Wednesday, August 19, 2009

Last night...

The world is so much bigger than me....

The music, the living, the thoughts, the perfection... we strive to believe that which we have achieved... that which we have not discovered, has been discovered. Our eyes have been deceived by the intoxication of the upheld. The qualms of the public have raped me of my identity and of my choice. There is no identity left here.

On the risk of turning into a cynic, i shall criticize the minuteness of myself in this world. I shall criticize the minuteness of my voice and of my person. Why do I think the things i do. They are because of you. I fucking hate you.

But I touch you. I touch you and i feel magic. I feel the electricity run through my fingers and into you. I feel you feel me. I feel your voice penetrate me. I cant find the words... I just can’t find the words....

My world is different from yours... but my heart is intertwined with yours. I feel what you feel.
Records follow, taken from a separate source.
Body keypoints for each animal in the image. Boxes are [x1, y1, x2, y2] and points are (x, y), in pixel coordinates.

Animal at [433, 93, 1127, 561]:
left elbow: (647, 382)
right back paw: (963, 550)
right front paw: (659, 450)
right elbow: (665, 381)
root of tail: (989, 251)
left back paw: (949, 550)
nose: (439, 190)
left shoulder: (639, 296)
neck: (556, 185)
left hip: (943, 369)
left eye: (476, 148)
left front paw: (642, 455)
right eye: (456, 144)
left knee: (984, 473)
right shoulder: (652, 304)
But i must leave my ego at the door to hear your voice... i must let go of myself to let you in... you will be forever lost in the noise of my silence if i don’t hear you... I must hear you... i long to hear you...
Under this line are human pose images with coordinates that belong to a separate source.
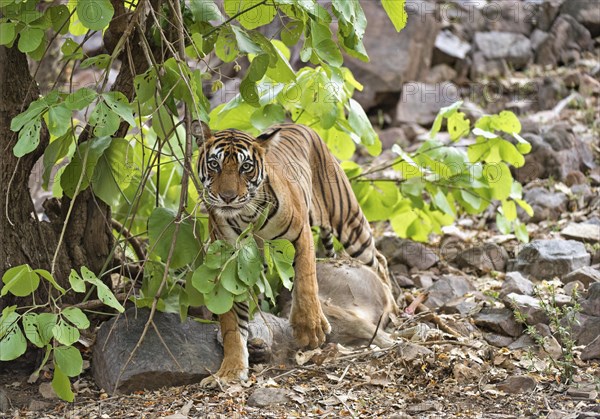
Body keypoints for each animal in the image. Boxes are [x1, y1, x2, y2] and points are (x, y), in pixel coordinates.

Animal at [193, 120, 398, 388]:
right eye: (214, 164)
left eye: (245, 167)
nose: (228, 197)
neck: (246, 215)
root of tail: (295, 124)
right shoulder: (231, 264)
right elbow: (232, 326)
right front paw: (230, 372)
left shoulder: (301, 235)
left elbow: (305, 282)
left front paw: (309, 329)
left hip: (348, 221)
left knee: (379, 261)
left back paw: (392, 306)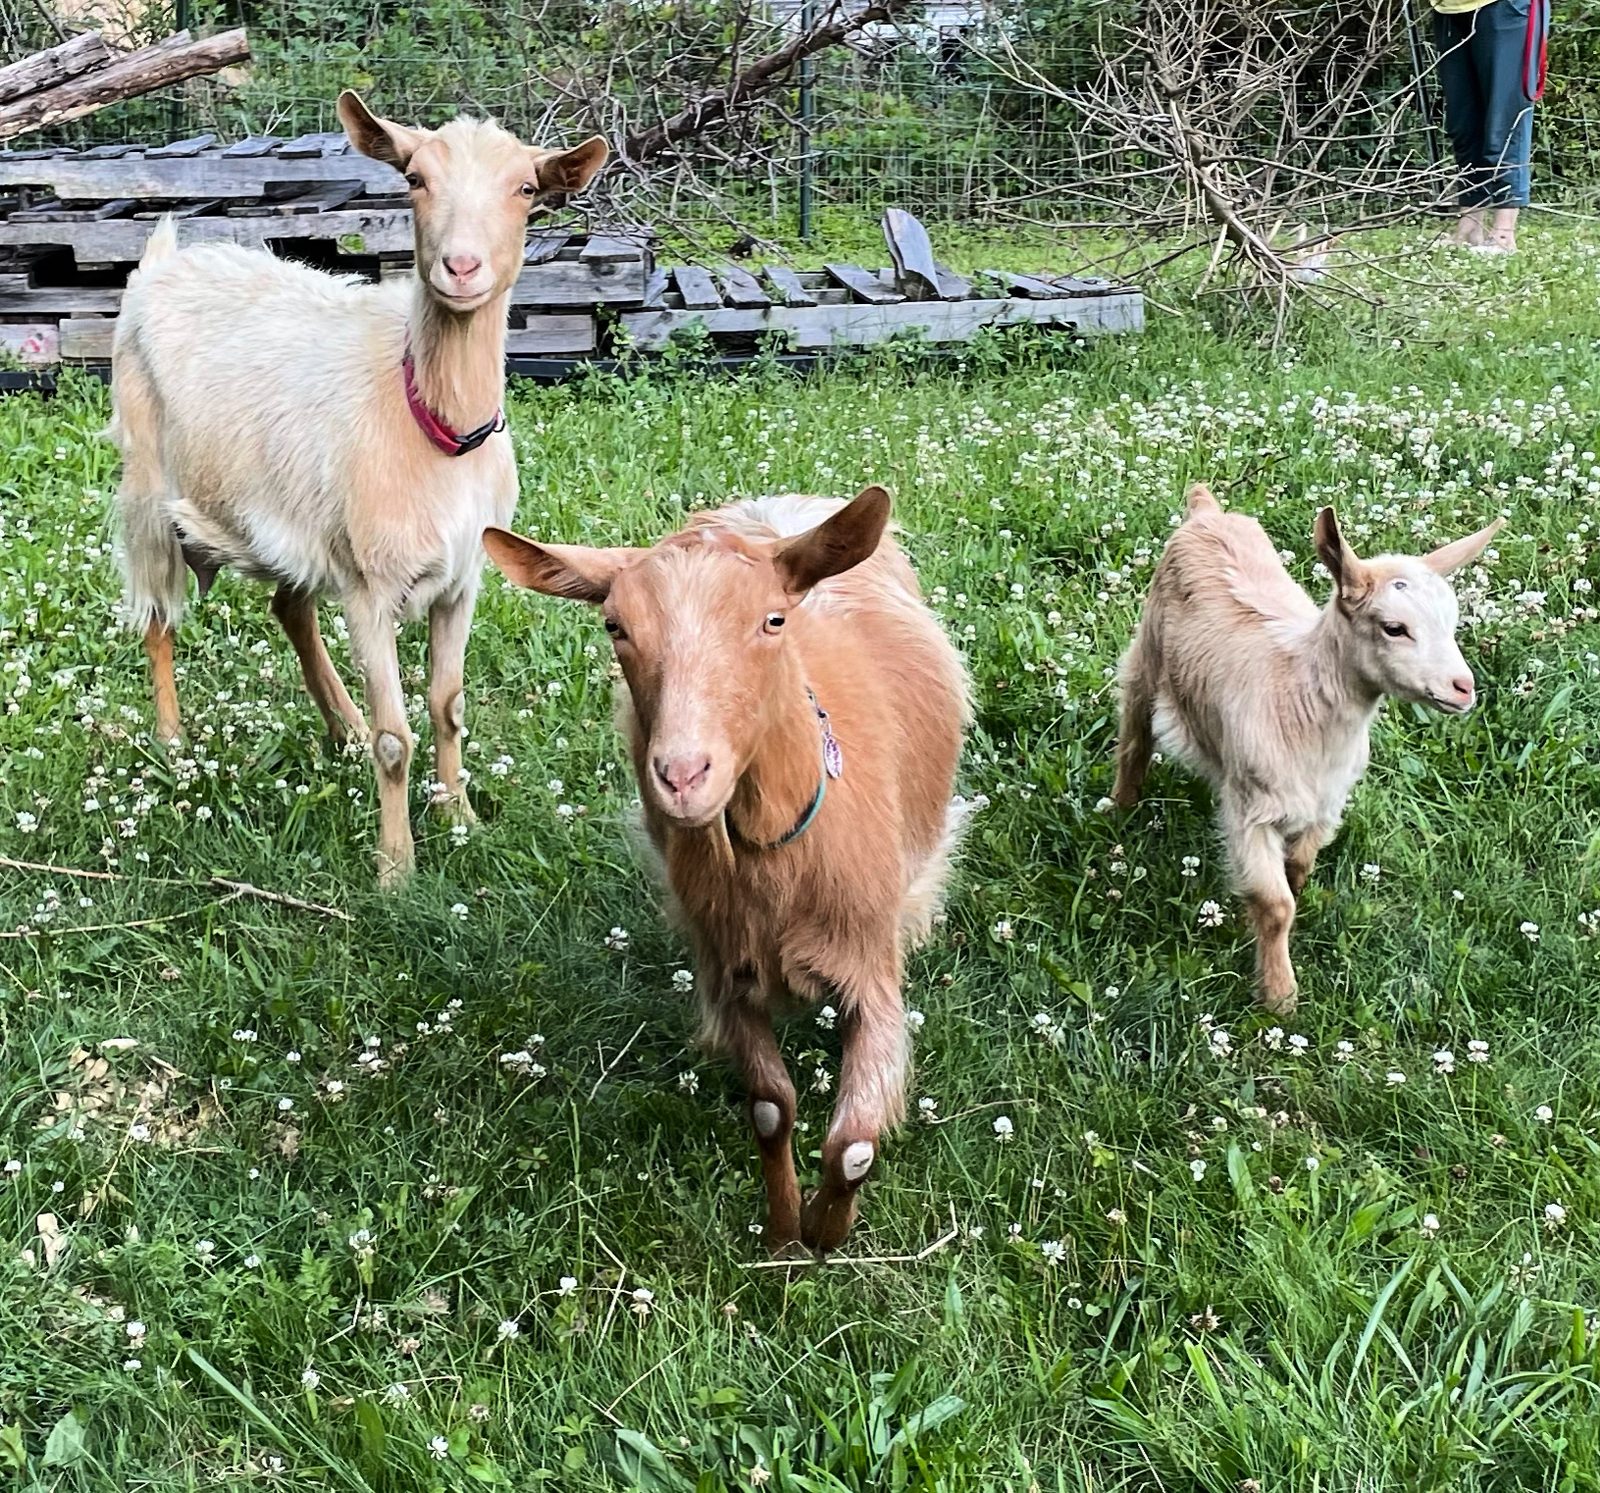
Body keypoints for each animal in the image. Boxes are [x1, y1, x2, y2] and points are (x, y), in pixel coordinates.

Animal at [109, 92, 607, 885]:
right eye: (415, 178)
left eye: (526, 189)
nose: (460, 266)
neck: (429, 421)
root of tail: (163, 260)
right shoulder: (372, 588)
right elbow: (395, 735)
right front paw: (396, 870)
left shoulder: (463, 578)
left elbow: (448, 705)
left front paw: (461, 818)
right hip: (149, 485)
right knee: (157, 613)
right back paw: (173, 741)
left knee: (289, 607)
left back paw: (339, 726)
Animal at [483, 487, 971, 1251]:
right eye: (616, 626)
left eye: (773, 619)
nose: (683, 776)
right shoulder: (727, 968)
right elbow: (771, 1108)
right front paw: (783, 1231)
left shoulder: (870, 964)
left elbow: (854, 1144)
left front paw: (826, 1234)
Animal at [1112, 482, 1502, 1012]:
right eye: (1394, 628)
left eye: (1452, 623)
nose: (1463, 689)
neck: (1301, 697)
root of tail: (1207, 511)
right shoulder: (1249, 808)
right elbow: (1277, 905)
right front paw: (1280, 996)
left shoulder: (1325, 804)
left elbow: (1296, 873)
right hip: (1147, 652)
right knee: (1135, 731)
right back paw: (1121, 806)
I, Me, Myself... when does this story leave me... when am i free from myself... when can I see me in your light, in your eyes, in you...Now, I feel that i am you. I feel that you are me. My voice comes out of you... you cannot say anything that will harm me... you are in sync with me... I cannot help but break down in tears when i am reminded of you. I need to stop here and remember you... pure... sweet... like thick, intoxicating honey....

I am lost because i cant find the words. So i will borrow them. I will try and then i will err. I will search the deepest corners of my soul... Don’t hear my words... hear me feel.. hear me suffer... hear it in my voice, but don’t hear my words.